Dead Gay Men and Living Lesbians
In his documentary Rosa von Praunheim creates the vision of a subculture ruled by women that is also a reassessment of the history of homosexuality and its oppression. As a result of the Holocaust and later, Aids, the male homosexual community has sustained bitter losses and, according to Praunheim, lesbian women have now placed themselves at the head of the so-called queer movement.
The female protagonists in the film represent two different generations; they also incorporate the past and present status of homosexuals in society. Berlin-based Turkish DJ Ipec moves assuredly through the club scene; journalist Manuela Kay publishes a lesbian magazine, “L-Mag”, and Laura and Silke Radosh have founded a family and belong to a lesbian mother-and-toddler group. Actor and cabaret artiste Maren Kroymann is another forward looking protagonist. She played a pastor’s wife in a successful television series names “Oh Gott, Herr Pfarrer” (Oh God, Reverend) before calmly coming out shortly afterwards.
The male protagonists on the other hand all belong to a generation that experienced the Third Reich and Germany at its most repressive point in his­to­ry. Praunheim makes use of material he himself filmed of his now deceased protagonists in order to create a series of compelling portraits.

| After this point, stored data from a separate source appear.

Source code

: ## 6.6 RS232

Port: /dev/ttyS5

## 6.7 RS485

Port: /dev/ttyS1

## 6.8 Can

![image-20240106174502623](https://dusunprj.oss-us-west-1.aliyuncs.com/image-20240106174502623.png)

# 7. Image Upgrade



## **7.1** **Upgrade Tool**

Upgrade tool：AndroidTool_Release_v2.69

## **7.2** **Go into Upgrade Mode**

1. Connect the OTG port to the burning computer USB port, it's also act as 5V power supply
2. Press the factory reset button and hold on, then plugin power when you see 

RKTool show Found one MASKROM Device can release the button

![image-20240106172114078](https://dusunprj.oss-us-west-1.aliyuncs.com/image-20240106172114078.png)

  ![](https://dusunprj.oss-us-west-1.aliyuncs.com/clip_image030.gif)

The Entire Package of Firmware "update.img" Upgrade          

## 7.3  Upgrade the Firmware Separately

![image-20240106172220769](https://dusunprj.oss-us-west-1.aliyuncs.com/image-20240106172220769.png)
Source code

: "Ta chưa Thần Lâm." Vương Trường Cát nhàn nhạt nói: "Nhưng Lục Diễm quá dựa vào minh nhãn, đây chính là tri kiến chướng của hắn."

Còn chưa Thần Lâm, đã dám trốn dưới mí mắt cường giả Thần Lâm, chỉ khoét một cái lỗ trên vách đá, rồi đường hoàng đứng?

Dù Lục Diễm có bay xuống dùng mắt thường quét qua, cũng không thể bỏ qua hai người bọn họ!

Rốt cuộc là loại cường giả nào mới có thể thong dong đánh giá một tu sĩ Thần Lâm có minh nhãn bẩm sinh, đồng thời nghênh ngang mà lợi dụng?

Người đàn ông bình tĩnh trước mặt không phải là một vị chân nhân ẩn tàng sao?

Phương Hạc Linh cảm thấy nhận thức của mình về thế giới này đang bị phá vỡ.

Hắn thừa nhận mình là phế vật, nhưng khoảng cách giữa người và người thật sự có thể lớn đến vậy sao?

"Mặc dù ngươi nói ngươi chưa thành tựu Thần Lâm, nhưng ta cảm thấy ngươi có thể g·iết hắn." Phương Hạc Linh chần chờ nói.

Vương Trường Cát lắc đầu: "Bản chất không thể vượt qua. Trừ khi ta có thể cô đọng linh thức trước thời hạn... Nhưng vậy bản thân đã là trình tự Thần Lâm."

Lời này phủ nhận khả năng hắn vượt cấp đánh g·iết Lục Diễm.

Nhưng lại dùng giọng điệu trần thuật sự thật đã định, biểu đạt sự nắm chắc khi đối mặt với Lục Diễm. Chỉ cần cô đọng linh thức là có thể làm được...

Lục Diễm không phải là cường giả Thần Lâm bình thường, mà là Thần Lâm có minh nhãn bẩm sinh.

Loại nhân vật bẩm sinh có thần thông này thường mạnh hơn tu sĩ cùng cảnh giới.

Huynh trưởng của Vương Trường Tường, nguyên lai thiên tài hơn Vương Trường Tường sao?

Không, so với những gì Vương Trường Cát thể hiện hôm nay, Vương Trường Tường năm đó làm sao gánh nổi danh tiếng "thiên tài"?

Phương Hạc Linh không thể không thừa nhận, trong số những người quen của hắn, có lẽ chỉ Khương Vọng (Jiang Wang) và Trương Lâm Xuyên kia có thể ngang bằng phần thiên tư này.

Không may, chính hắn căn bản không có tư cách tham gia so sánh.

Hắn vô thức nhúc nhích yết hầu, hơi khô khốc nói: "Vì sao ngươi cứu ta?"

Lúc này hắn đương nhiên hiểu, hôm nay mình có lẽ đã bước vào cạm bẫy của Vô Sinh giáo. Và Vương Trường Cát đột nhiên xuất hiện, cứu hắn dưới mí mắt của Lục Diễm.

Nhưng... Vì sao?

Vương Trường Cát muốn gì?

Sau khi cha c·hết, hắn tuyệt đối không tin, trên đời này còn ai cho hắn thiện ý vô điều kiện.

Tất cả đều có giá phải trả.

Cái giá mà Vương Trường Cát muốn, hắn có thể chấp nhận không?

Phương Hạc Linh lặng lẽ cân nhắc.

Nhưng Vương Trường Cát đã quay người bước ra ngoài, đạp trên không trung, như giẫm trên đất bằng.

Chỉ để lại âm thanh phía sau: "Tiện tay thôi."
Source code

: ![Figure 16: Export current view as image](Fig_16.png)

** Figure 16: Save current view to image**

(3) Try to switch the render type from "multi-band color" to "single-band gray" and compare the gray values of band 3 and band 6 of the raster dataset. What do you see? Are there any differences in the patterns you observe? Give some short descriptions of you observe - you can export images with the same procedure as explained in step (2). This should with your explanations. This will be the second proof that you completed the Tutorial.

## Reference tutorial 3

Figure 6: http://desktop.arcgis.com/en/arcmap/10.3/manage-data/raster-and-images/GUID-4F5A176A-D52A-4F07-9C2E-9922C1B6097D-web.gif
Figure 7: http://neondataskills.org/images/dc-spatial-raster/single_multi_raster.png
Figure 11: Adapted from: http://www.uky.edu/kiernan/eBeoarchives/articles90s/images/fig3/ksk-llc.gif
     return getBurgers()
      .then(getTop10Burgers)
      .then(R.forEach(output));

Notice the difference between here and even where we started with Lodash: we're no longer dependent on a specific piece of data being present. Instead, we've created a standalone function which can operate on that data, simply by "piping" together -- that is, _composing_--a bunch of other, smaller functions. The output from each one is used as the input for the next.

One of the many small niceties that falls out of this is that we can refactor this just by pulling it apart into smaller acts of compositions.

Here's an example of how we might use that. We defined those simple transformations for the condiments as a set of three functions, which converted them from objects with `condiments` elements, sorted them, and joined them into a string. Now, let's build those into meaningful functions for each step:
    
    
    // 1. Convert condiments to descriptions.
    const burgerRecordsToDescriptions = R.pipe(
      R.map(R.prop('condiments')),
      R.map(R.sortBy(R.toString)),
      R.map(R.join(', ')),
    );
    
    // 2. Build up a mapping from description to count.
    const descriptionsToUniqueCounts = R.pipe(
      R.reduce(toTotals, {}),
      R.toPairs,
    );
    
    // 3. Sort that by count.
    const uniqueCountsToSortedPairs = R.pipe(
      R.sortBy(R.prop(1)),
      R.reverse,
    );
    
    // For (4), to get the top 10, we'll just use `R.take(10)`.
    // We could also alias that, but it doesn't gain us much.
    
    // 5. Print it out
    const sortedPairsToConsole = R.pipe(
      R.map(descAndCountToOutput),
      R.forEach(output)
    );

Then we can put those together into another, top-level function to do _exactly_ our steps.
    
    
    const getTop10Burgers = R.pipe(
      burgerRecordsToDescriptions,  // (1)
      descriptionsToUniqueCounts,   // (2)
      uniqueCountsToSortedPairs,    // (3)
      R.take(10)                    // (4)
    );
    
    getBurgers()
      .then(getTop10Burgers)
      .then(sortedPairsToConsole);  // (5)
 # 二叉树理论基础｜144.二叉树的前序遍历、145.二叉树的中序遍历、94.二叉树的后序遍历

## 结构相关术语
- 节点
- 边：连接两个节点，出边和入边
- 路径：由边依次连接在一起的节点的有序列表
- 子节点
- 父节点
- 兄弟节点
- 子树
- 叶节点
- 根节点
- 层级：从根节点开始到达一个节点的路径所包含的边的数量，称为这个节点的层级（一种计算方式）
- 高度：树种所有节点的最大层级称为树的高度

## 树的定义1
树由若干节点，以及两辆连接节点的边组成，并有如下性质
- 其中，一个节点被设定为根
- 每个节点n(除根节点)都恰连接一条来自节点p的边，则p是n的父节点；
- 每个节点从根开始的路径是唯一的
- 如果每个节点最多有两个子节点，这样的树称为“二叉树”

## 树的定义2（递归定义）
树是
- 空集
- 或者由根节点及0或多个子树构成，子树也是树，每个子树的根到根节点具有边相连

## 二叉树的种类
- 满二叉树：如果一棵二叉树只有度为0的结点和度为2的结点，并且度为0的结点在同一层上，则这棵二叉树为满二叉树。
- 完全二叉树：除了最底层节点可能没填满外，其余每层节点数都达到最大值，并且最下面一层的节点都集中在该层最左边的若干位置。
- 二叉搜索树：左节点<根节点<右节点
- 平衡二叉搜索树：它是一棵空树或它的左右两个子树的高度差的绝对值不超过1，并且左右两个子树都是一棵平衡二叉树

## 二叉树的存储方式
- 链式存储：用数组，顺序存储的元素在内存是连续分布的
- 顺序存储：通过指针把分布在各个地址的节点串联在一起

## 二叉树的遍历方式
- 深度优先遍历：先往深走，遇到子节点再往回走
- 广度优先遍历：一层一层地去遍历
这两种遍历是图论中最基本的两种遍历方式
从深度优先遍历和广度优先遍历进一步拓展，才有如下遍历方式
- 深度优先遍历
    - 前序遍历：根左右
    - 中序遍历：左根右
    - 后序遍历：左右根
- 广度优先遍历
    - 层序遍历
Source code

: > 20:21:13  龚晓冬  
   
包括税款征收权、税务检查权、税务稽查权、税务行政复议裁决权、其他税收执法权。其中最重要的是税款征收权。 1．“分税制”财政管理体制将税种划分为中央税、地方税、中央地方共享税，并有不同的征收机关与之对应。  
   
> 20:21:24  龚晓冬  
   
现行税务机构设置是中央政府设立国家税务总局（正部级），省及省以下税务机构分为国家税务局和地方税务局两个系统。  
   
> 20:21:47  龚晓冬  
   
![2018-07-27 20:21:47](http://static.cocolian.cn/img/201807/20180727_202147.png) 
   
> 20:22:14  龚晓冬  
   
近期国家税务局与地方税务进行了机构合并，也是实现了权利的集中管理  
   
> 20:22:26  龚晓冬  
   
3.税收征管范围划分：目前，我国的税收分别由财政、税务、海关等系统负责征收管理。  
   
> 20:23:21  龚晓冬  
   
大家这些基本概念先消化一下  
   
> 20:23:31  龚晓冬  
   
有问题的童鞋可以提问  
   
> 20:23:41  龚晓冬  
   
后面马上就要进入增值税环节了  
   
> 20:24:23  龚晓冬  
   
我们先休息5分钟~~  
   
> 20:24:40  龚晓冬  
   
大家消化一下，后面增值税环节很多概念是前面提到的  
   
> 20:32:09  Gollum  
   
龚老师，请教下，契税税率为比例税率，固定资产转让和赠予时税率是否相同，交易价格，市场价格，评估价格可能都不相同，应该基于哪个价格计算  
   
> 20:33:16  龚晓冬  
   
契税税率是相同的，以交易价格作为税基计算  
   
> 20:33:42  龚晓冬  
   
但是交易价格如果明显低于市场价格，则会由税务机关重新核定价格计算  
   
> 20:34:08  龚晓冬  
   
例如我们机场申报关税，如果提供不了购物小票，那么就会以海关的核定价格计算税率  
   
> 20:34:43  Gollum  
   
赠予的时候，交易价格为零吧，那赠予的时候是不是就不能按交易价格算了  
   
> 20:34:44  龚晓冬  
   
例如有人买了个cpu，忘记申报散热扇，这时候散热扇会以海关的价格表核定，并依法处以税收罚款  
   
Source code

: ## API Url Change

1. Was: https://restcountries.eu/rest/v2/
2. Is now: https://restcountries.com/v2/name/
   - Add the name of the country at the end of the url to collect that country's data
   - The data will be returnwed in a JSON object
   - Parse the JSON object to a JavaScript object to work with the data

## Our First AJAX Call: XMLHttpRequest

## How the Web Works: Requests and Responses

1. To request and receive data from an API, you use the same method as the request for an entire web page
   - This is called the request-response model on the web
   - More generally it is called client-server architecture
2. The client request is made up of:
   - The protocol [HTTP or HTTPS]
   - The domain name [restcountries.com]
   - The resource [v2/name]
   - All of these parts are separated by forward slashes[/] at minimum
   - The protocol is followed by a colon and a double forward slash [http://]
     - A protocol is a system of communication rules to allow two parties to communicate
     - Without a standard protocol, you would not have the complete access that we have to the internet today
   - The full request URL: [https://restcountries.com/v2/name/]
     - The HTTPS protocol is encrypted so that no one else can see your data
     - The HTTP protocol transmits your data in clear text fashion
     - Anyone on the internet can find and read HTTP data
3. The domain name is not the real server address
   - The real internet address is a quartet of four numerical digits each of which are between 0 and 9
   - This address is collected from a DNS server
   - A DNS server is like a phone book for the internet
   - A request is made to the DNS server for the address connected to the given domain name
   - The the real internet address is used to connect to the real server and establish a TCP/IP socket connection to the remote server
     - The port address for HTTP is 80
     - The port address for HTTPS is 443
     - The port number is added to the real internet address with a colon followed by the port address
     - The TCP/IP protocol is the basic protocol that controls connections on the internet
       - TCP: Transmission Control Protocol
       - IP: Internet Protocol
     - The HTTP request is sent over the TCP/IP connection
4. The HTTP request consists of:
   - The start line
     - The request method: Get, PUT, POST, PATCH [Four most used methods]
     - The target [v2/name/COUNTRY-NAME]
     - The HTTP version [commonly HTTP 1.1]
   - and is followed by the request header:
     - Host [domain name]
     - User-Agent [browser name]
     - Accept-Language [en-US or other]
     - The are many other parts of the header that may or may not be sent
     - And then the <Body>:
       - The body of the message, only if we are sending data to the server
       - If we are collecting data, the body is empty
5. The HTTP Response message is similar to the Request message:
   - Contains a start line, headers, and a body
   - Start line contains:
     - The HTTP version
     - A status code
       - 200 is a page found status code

Walter Schwarze and Albrecht Becker were both imprisoned during the Nazi era. One of the men suffered from depression and was almost broken by the experience; the other, a self-confessed masochist, enjoyed his life in prison. Entertainer Joe Luga remembers the post-war era. As a cabaret sin­ger he once performed in women’s clothes before German troops on the Russian front – but it wasn’t until Adenauer’s government came to power that he found himself behind bars.